After months of pressure from her boss, Kelly dug out her notes from her meeting with HR and sent a letter to both HR and her superior outlining what had been arranged. Nothing more was said on this topic, but Kelly was ordered to numerous early morning meetings that were irrelevant to her. She ended up staying later, sometimes until midnight, to complete her work and was shut down whenever she offered options. “I felt absolutely humiliated,” she says. “I was being treated like a little child. There were days I cried all the way home.”
One day Kelly lamented her current work situation to a former boss over lunch.

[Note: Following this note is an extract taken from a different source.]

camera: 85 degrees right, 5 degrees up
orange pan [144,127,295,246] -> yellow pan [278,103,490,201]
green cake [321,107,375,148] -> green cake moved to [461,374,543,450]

He looked at Kelly and told her, “You are being bullied.”
“It was one of those a-ha moments,” says Kelly. “I was able to step out of my workplace environment and look at what was going on as an observer.” Kelly could see the intimidation, fear tactics, shaming and silencing – the bullying.

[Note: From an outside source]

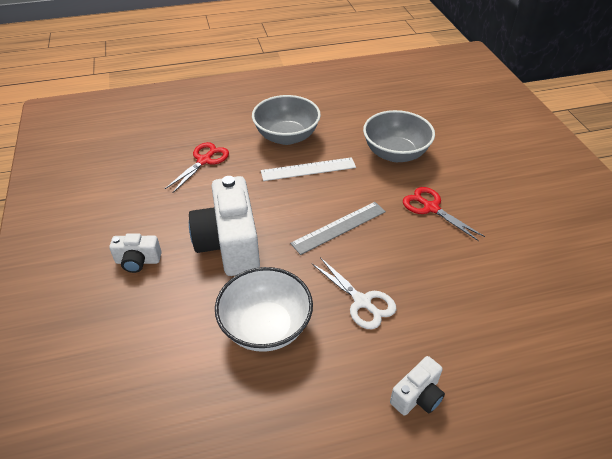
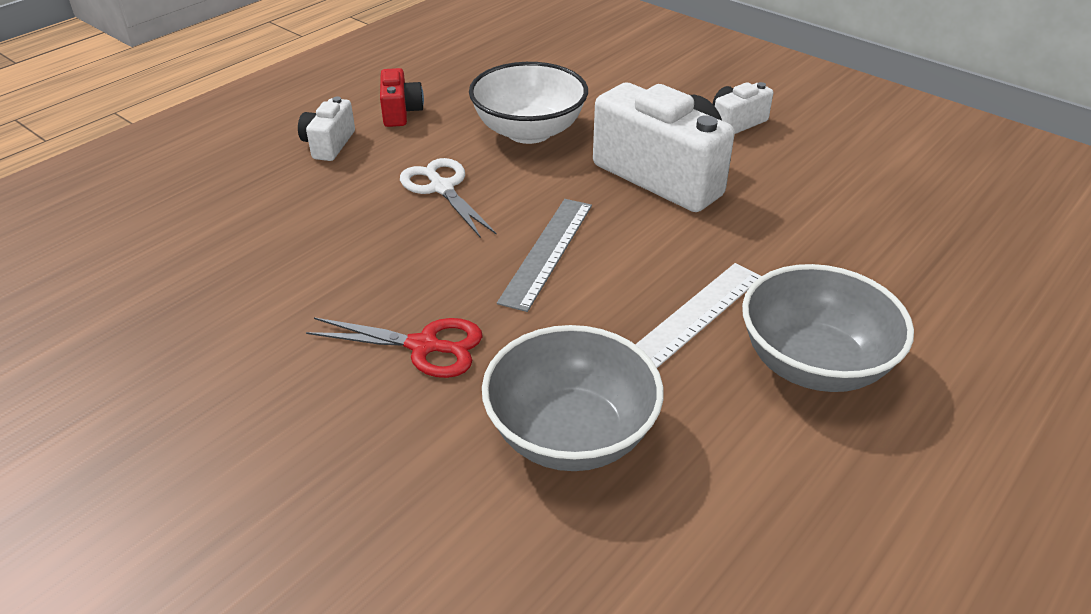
camera: 145 degrees right, 5 degrees down
red scissors [165,142,229,194] -> none
white scissors [312,257,396,329] -> white scissors turned 45 degrees clockwise [400,158,497,238]
none -> red camera [380,68,424,127]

Bullies, bullies everywhere
Adult bullying takes place at the park, in parent committees and kids’ sporting events; among people in volunteer and peer groups; and even in families. Examples of outright physical bullying among adults include Stewart Ferguson of Pakenham, Ont., near Ottawa, who was sentenced in 2005 to 18 months probation for shoving a referee into a door frame after his son was thrown out of a minor league hockey game. But more often adult bullying is emotional.

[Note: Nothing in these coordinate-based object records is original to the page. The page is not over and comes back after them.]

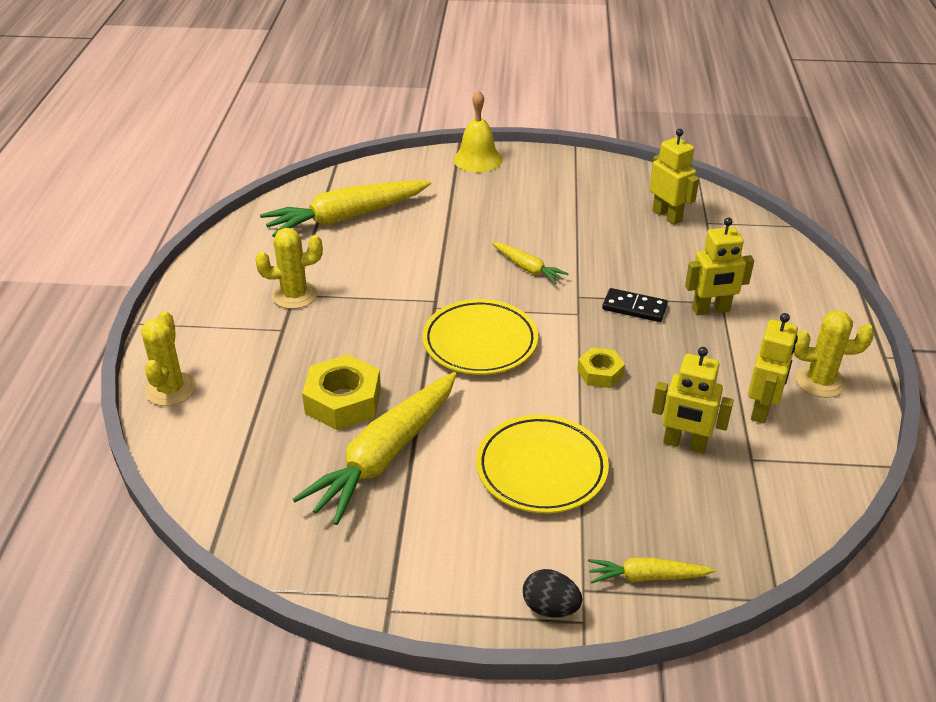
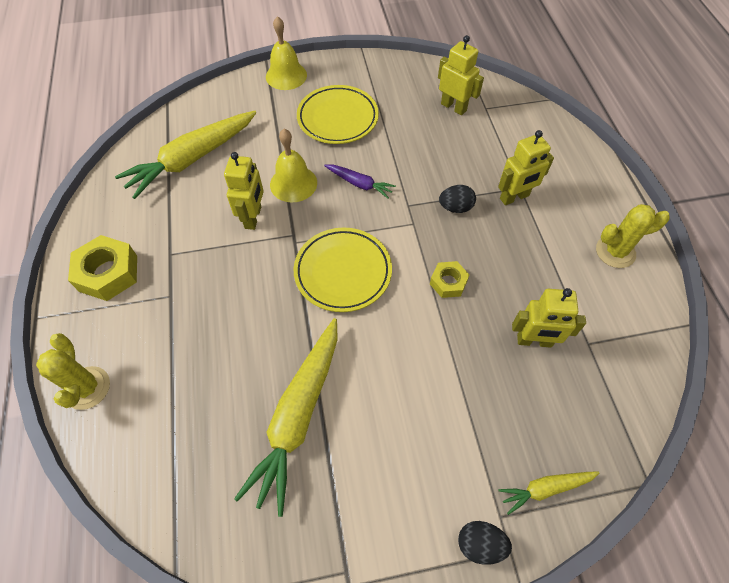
camera: 15 degrees left, 20 degrees up
yellow cactus [255,228,323,309] -> none
yellow nut [302,355,381,430] -> yellow nut moved to [68,235,137,301]
yellow plate [476,415,609,513] -> yellow plate moved to [297,85,379,144]
yellow carrot [492,242,568,284] -> purple carrot [324,165,396,198]
black domino [602,288,668,322] -> black egg [439,185,476,213]
yellow robot [748,313,798,423] -> yellow robot moved to [224,152,264,230]
none -> yellow bell [270,129,317,202]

According to the International Labour Organization, physical and emotional violence is one of the most serious issues facing the workplace today because the psychological wounds can run deep. The Commission des normes du travail, which enforces labour standards in Quebec, has conducted surveys that show up to one in 10 workers in that province have been the subject of harmful bullying, intimidation or belittlement by a boss or coworker.